The Federal Trade Commission lost an important case Tuesday in its campaign against the practice of brand-name drug manufacturers making payments that keep competing drugs off the market, according to a Dow Jones (subscription required) report.
A federal District Court judge in Atlanta dismissed a lawsuit brought by the FTC against Solvay Pharmaceuticals, the maker of a testosterone replacement drug.
Solvay, a newly acquired subsidiary of Abbott Laboratories, had agreed to pay several drug manufacturers that planned to introduce generic versions of the drug. In exchange for the payments, the generic firms agreed to delay marketing their versions of the drug until 2015.
The FTC has long fought such arrangements, arguing that they are illegal and that they would cost American consumers around $35 billion over the next 10 years.
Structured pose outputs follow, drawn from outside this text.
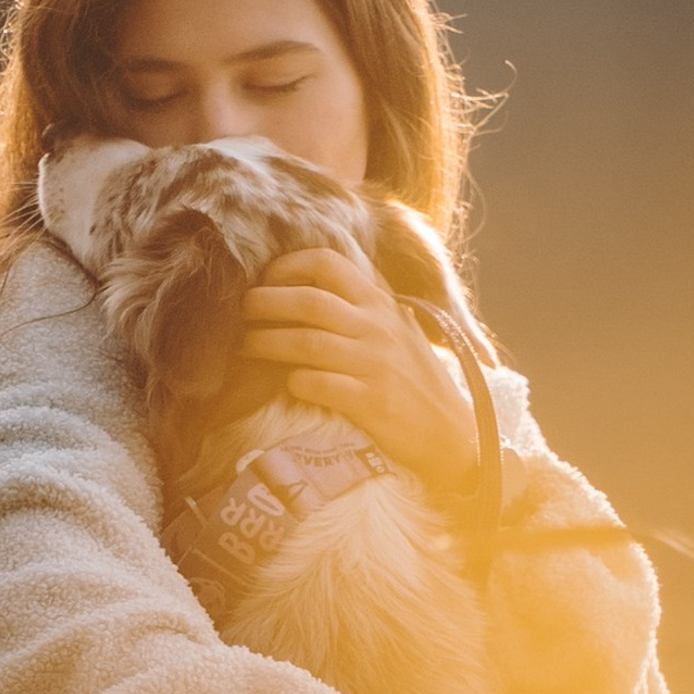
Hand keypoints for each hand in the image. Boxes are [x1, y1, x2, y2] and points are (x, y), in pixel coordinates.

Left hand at [240, 249, 479, 493]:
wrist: (452, 430)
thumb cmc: (414, 377)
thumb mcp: (398, 326)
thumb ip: (363, 302)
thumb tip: (316, 279)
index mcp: (379, 303)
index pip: (327, 263)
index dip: (286, 267)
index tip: (265, 280)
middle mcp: (376, 327)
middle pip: (308, 300)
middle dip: (264, 303)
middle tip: (241, 312)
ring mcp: (374, 364)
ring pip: (306, 341)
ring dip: (266, 342)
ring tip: (245, 347)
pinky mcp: (370, 402)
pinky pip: (318, 384)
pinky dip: (295, 381)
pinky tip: (287, 383)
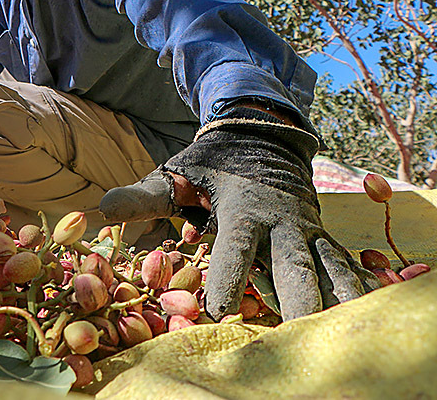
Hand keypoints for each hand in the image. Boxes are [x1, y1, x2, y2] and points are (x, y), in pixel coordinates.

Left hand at [98, 108, 374, 320]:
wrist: (261, 133)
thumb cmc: (210, 163)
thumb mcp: (176, 174)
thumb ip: (143, 197)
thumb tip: (101, 210)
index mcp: (243, 207)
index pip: (235, 247)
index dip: (227, 277)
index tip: (219, 310)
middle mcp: (281, 220)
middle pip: (293, 264)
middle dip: (297, 298)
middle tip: (296, 333)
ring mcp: (306, 229)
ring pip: (327, 266)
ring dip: (335, 297)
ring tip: (342, 329)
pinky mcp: (320, 236)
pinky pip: (343, 263)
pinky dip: (355, 284)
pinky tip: (363, 308)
But courts have not always agreed.
The FTC’s Competition Bureau director, Richard Feinstein, told Dow Jones that today’s ruling was “obviously disappointing.”
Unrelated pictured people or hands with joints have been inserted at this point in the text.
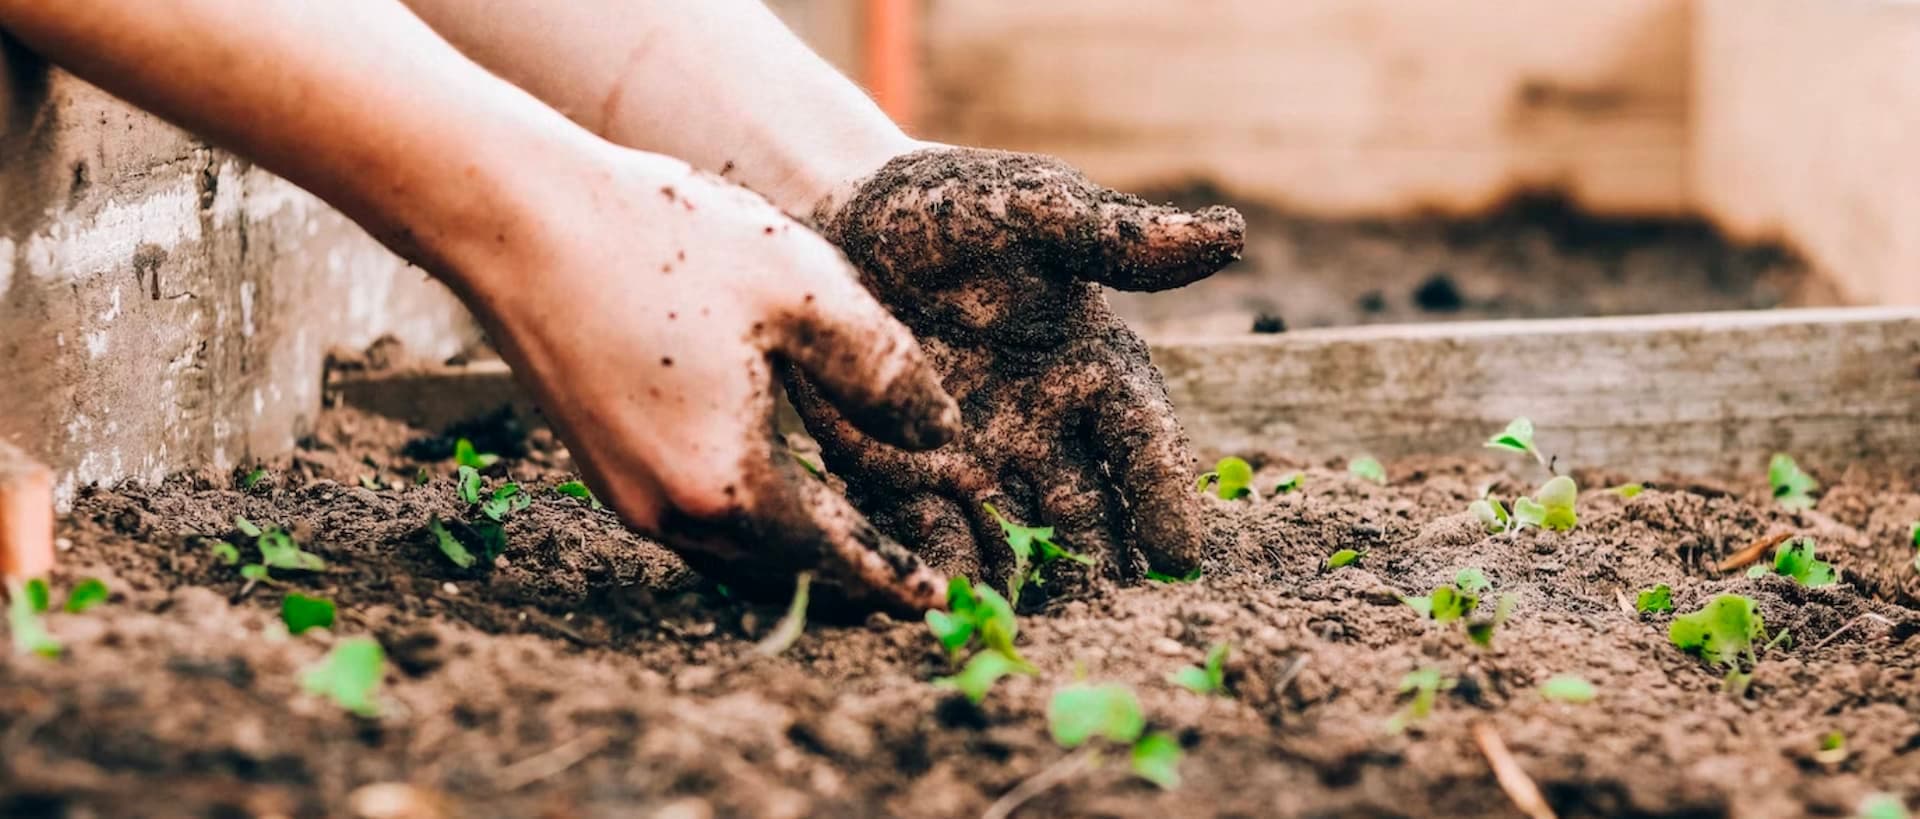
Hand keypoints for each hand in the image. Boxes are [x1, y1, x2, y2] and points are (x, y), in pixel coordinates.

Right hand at [456, 146, 960, 611]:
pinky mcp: (601, 464)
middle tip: (906, 582)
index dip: (893, 578)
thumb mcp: (806, 291)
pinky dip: (749, 523)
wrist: (517, 218)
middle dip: (848, 581)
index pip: (834, 558)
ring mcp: (626, 494)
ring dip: (796, 556)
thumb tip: (940, 436)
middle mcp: (671, 512)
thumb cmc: (665, 242)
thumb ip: (885, 372)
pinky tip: (776, 489)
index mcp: (729, 484)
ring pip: (734, 554)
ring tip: (852, 542)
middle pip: (782, 573)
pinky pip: (694, 522)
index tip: (938, 599)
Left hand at [792, 146, 1244, 597]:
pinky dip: (947, 570)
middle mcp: (1046, 427)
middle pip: (1089, 511)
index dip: (1164, 497)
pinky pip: (934, 535)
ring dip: (1030, 584)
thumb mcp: (1032, 209)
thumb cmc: (950, 206)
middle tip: (1113, 619)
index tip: (1180, 555)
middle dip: (1103, 565)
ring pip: (1019, 538)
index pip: (1143, 442)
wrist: (838, 216)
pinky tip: (951, 605)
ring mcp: (979, 459)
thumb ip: (1116, 237)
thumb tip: (1230, 234)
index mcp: (1093, 367)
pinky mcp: (907, 476)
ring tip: (1036, 631)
The White House included a ban on such payments, known as pay-to-delay settlements, in its proposed health plan. The House included a similar ban in its 2009 health overhaul bill.
Feinstein told Dow Jones that “a new law is the quickest and most effective way to serve the interests of the millions of U.S. consumers who take prescription drugs and deserve unfettered access to lower-cost generic alternatives.”